PROBLEM DETAILS >>
Rewrite every line of the records with "bounding box" changed to "enclosing rectangle" and everything else left as it is, leaving out the pictures.

TASK INPUTS >>
"""

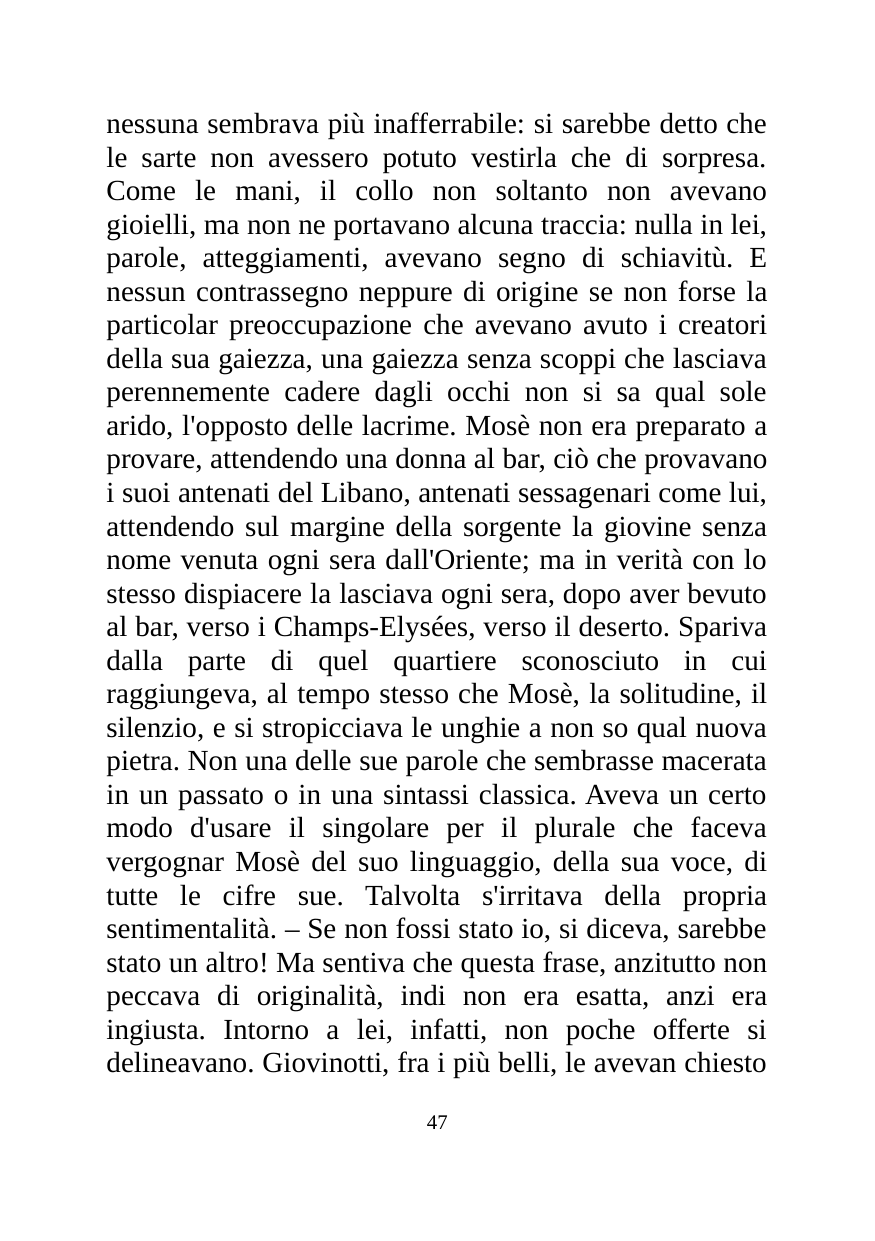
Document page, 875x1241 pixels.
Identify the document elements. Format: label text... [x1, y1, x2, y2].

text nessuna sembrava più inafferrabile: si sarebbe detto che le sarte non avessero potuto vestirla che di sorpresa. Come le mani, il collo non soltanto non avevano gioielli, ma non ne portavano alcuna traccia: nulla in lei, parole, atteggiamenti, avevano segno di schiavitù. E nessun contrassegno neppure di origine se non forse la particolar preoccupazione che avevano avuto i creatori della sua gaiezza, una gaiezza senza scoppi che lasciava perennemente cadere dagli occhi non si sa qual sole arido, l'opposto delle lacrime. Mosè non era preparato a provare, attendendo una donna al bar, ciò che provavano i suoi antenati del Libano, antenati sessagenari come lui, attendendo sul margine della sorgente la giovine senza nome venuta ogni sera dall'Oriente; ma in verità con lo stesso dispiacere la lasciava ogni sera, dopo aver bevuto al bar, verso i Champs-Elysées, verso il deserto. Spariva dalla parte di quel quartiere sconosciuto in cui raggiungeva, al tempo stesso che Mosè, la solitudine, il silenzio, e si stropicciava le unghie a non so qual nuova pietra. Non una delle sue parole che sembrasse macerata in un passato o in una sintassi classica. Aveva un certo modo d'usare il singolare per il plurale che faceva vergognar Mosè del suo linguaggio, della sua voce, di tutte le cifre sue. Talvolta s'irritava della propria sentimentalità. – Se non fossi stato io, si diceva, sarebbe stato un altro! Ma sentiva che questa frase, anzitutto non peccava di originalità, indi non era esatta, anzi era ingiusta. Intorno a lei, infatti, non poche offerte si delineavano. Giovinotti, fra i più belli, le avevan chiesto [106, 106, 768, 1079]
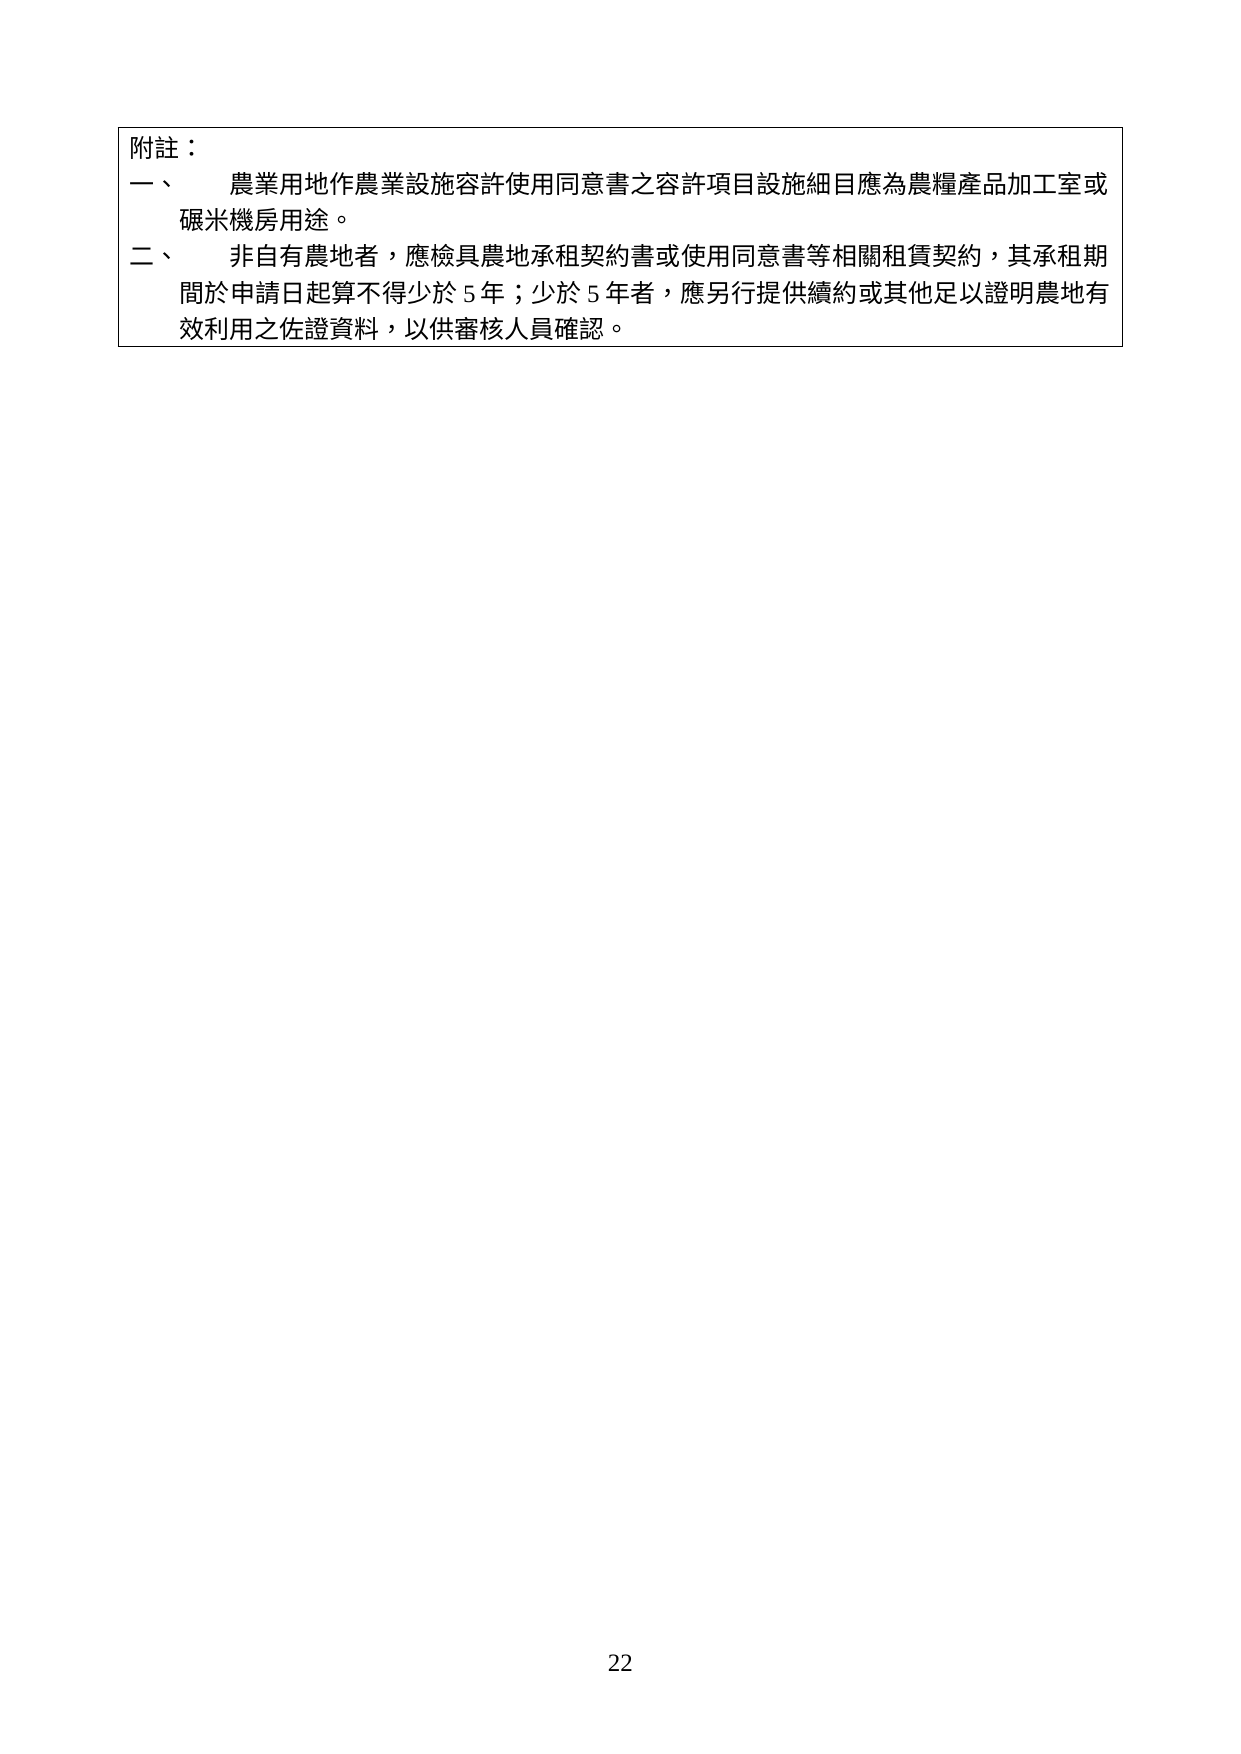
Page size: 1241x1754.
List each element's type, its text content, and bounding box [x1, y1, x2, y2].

"""

EXERCISE SOLUTION >>
Document page, 875x1241 pixels.
Identify the document elements. Format: label text... [x1, y1, x2, y2].

text nessuna sembrava più inafferrabile: si sarebbe detto che le sarte non avessero potuto vestirla che di sorpresa. Come le mani, il collo non soltanto non avevano gioielli, ma non ne portavano alcuna traccia: nulla in lei, parole, atteggiamenti, avevano segno di schiavitù. E nessun contrassegno neppure di origine se non forse la particolar preoccupazione che avevano avuto i creatori della sua gaiezza, una gaiezza senza scoppi che lasciava perennemente cadere dagli occhi non si sa qual sole arido, l'opposto delle lacrime. Mosè non era preparato a provare, attendendo una donna al bar, ciò che provavano i suoi antenati del Libano, antenati sessagenari come lui, attendendo sul margine della sorgente la giovine senza nome venuta ogni sera dall'Oriente; ma in verità con lo stesso dispiacere la lasciava ogni sera, dopo aver bevuto al bar, verso i Champs-Elysées, verso il deserto. Spariva dalla parte di quel quartiere sconosciuto in cui raggiungeva, al tempo stesso che Mosè, la solitudine, il silenzio, e si stropicciava le unghie a non so qual nuova pietra. Non una delle sue parole che sembrasse macerata in un passato o in una sintassi classica. Aveva un certo modo d'usare il singolare per il plurale che faceva vergognar Mosè del suo linguaggio, della sua voce, di tutte le cifre sue. Talvolta s'irritava della propria sentimentalità. – Se non fossi stato io, si diceva, sarebbe stato un altro! Ma sentiva che questa frase, anzitutto non peccava di originalità, indi non era esatta, anzi era ingiusta. Intorno a lei, infatti, non poche offerte si delineavano. Giovinotti, fra i più belli, le avevan chiesto [106, 106, 768, 1079]
Page size: 1241x1754.
List each element's type, its text content, and enclosing rectangle [x1, y1, x2, y2].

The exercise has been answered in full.